On January 24, 2022, the U.S. Supreme Court decided Hughes v. Northwestern University, No. 1401, holding that an ERISA fiduciary that offers some prudent investment options in a retirement plan is not thereby categorically protected against a claim that other options are imprudent.
Under the Employee Retirement Income Security Act of 1974 (ERISA), fiduciaries who manage defined-contribution retirement plans, also known as 401(k) plans, have a continuing duty of prudence that requires them to monitor investment options and remove imprudent ones.
Abigail Hughes, on behalf of a class of current and former employees of Northwestern University, sued Northwestern in 2016 for allegedly violating this duty of prudence.

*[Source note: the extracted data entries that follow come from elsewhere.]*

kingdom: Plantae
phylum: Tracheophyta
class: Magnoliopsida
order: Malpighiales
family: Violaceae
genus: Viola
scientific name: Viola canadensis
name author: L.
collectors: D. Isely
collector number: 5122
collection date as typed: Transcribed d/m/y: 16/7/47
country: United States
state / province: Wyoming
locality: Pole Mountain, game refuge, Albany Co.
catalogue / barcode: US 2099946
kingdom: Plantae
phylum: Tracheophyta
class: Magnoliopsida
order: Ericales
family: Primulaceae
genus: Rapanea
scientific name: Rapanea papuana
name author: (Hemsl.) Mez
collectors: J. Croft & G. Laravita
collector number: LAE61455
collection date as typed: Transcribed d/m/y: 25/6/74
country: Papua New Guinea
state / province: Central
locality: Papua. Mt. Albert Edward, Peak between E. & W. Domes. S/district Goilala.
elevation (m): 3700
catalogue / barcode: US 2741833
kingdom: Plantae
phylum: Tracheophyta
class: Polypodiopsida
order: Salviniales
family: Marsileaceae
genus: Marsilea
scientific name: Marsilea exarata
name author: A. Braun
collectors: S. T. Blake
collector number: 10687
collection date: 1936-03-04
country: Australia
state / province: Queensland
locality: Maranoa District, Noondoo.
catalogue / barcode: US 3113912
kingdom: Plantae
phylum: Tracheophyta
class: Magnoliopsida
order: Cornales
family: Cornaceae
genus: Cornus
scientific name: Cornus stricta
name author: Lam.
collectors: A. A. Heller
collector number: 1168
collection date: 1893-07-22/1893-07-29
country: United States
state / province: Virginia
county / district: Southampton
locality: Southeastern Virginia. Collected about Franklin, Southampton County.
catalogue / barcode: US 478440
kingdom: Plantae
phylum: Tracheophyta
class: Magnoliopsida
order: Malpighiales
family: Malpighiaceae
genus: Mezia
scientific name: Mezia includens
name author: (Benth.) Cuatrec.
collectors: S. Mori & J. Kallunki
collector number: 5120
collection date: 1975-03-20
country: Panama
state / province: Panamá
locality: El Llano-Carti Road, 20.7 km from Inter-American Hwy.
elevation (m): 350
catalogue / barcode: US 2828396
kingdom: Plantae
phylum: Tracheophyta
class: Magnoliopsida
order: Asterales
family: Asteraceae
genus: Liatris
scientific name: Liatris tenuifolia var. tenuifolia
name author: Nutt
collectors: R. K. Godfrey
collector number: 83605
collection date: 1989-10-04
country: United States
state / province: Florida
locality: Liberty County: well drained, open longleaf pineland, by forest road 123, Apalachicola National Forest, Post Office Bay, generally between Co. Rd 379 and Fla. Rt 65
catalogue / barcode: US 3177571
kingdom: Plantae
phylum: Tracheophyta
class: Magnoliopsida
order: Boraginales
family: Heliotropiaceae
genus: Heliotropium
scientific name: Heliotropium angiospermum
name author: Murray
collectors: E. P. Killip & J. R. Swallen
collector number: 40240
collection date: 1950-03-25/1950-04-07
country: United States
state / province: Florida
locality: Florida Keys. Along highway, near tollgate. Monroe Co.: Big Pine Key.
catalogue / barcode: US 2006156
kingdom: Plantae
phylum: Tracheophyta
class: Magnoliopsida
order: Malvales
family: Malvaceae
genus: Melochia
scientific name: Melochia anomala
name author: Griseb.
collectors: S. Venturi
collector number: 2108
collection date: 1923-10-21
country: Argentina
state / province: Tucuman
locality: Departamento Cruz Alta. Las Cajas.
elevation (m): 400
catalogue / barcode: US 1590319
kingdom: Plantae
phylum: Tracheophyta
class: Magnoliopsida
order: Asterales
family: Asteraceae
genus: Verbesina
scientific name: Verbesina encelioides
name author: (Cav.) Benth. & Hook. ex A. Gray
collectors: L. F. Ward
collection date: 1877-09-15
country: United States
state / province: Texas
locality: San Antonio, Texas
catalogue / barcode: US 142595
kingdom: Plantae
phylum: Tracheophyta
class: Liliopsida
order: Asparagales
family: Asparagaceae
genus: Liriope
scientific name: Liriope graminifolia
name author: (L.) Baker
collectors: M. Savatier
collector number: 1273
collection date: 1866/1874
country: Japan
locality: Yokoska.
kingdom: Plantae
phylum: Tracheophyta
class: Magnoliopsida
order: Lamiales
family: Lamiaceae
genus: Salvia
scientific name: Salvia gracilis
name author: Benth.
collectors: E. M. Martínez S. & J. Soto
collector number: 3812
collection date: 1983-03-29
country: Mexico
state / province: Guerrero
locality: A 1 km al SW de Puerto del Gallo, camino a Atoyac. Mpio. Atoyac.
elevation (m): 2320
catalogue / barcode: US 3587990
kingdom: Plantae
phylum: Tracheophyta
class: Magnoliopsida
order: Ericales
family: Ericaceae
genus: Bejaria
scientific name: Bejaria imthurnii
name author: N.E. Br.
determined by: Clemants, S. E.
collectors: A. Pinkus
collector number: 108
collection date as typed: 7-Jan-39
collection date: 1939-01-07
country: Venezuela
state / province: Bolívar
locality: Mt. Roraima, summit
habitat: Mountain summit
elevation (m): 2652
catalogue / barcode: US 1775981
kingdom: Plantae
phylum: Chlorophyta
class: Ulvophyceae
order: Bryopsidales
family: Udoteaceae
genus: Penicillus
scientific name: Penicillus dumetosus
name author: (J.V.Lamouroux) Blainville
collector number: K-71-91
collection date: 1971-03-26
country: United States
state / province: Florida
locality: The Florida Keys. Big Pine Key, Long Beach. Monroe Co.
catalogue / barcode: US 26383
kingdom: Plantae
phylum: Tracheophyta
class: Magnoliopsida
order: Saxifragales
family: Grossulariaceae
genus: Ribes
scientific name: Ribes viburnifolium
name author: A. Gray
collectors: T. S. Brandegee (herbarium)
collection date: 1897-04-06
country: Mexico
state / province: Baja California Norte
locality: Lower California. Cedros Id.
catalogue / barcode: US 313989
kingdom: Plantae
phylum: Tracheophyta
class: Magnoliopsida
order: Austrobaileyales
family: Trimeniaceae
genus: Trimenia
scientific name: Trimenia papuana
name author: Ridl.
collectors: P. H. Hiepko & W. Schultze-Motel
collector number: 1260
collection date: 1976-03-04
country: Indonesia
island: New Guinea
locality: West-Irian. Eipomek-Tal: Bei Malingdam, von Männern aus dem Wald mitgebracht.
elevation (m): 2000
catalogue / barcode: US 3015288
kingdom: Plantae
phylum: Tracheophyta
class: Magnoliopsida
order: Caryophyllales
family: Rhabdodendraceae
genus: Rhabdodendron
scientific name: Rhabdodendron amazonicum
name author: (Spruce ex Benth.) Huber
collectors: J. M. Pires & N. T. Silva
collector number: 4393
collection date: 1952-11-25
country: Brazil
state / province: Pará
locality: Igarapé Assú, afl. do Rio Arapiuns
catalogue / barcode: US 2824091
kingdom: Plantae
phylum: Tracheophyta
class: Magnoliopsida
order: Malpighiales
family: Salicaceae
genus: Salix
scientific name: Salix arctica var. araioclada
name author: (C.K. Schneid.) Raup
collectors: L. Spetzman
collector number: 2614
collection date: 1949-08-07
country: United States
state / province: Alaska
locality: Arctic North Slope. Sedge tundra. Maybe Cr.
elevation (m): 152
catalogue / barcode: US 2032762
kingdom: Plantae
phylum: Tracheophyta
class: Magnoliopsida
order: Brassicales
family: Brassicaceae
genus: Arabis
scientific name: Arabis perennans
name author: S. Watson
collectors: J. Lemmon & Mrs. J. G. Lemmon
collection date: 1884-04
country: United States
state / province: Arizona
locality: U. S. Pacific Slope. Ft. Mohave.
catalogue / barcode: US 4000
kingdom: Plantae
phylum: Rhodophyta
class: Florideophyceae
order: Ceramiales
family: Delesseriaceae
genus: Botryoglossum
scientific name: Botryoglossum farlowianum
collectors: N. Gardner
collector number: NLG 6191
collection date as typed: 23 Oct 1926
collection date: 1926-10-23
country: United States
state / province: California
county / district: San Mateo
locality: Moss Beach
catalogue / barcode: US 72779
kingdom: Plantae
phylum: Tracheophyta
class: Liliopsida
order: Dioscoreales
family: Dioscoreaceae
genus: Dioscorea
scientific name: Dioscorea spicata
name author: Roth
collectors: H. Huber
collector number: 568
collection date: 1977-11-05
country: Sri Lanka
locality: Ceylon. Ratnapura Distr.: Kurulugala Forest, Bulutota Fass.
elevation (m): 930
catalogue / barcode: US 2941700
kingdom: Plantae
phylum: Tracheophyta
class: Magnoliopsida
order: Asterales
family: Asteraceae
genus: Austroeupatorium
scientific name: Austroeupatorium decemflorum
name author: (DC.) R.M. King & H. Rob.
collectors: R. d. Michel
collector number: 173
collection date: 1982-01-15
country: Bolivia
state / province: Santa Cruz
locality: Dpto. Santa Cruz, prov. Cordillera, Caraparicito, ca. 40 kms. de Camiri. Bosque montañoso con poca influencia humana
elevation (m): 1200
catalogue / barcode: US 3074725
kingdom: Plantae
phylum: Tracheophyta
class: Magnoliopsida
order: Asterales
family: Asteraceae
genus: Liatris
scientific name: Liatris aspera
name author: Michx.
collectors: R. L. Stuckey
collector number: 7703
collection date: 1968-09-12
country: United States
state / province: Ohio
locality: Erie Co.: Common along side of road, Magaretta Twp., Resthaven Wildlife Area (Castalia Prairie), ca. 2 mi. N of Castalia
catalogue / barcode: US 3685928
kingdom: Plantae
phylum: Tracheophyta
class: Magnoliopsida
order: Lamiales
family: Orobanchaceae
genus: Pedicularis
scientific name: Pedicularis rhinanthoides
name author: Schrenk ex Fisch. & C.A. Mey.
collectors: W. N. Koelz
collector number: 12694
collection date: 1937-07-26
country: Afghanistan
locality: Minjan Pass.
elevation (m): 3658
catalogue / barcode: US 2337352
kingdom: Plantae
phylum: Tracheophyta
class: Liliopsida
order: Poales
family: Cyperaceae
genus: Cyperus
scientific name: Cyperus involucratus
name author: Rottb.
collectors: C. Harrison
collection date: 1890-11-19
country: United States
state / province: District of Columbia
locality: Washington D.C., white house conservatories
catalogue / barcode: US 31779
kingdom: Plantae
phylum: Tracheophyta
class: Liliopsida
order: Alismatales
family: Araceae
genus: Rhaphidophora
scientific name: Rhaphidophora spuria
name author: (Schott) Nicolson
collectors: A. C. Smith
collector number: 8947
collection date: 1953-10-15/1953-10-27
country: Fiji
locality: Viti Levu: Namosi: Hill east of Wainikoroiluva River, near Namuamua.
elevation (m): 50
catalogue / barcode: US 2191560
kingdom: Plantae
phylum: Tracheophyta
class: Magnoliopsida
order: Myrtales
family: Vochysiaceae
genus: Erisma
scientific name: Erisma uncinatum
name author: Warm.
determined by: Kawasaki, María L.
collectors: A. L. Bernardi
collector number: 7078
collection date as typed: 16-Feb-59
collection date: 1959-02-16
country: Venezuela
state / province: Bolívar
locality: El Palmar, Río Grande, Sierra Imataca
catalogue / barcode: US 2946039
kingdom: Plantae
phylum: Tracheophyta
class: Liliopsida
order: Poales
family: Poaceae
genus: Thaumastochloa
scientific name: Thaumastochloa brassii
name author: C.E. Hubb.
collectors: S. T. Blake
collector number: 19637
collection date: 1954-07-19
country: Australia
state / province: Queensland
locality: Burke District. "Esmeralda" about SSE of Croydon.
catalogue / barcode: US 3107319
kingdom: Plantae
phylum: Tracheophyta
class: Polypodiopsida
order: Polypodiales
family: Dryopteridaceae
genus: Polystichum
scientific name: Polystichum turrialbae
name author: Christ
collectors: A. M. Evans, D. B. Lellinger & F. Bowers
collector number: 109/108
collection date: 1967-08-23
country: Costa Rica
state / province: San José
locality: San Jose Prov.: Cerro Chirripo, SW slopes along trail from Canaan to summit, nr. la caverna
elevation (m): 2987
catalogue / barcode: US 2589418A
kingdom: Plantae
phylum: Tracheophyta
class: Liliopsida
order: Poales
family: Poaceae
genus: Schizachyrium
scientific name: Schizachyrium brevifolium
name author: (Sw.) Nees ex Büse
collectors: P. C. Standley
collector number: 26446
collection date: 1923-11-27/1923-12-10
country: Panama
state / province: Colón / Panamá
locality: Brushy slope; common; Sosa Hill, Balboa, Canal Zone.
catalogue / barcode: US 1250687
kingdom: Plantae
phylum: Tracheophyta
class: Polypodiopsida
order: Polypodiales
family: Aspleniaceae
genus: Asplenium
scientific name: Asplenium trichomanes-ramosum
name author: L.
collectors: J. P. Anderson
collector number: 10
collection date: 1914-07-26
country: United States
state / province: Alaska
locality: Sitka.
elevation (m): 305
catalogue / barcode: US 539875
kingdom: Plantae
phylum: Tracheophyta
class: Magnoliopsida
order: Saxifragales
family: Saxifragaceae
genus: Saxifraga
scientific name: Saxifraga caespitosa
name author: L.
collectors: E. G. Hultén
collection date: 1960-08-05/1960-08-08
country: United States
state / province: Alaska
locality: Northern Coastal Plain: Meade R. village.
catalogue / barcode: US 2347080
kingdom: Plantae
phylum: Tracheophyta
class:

Hughes alleged that Northwestern “failed to monitor and control” certain fund recordkeeping fees; listed mutual funds that “carried higher fees” than otherwise identical mutual funds; and offered “too many investment options,” thereby causing “participant confusion.”
The district court dismissed the claim, and the Seventh Circuit affirmed. The Seventh Circuit reasoned that Hughes’ claim failed as a matter of law because Northwestern’s plans contained numerous investment options that Hughes conceded were prudent, so Hughes “could not complain about the flaws in other options.”
In a unanimous opinion, the Supreme Court reversed. The Court held that offering some prudent investment options does not categorically bar a claim alleging that other options are imprudent or that the selection of options as a whole is imprudent. Rather, the Court clarified, ERISA’s duty of prudence is a “context-specific inquiry,” which requires plan administrators to “monitor” all its fund offerings and “remove” the “imprudent ones.”
Although the Court reversed, it did not hold that Hughes had stated a claim. Instead, it remanded the case for the Seventh Circuit to reconsider Hughes’ complaint under the proper legal standard and cautioned that, “[a]t times, the circumstances facing an ERISA fiduciary will implicate difficult tradeoffs, and courts must give due regard to the range of reasonable judgments a fiduciary may make based on her experience and expertise.”
Justice Sotomayor authored the opinion for a unanimous Court. Justice Barrett took no part in the consideration or decision of the case.